> [What to do] Could you copy exactly the lines from the one containing "Specifications are subject" through the last line of the records below, and nothing else?

Dataset items:

----------------

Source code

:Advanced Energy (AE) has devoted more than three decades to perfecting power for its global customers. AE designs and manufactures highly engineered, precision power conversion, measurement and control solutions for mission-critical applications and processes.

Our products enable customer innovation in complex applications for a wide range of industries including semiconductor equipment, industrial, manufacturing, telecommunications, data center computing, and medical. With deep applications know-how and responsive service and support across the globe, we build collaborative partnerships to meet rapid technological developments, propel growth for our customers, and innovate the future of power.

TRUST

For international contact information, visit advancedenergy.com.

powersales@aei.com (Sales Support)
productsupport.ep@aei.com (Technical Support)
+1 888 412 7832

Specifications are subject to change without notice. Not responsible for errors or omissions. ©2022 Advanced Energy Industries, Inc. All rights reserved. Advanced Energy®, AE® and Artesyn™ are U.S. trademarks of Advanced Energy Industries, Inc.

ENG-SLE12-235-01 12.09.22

----------------

> [Answer box]
Specifications are subject to change without notice. Not responsible for errors or omissions. ©2022 Advanced Energy Industries, Inc. All rights reserved. Advanced Energy®, AE® and Artesyn™ are U.S. trademarks of Advanced Energy Industries, Inc.

ENG-SLE12-235-01 12.09.22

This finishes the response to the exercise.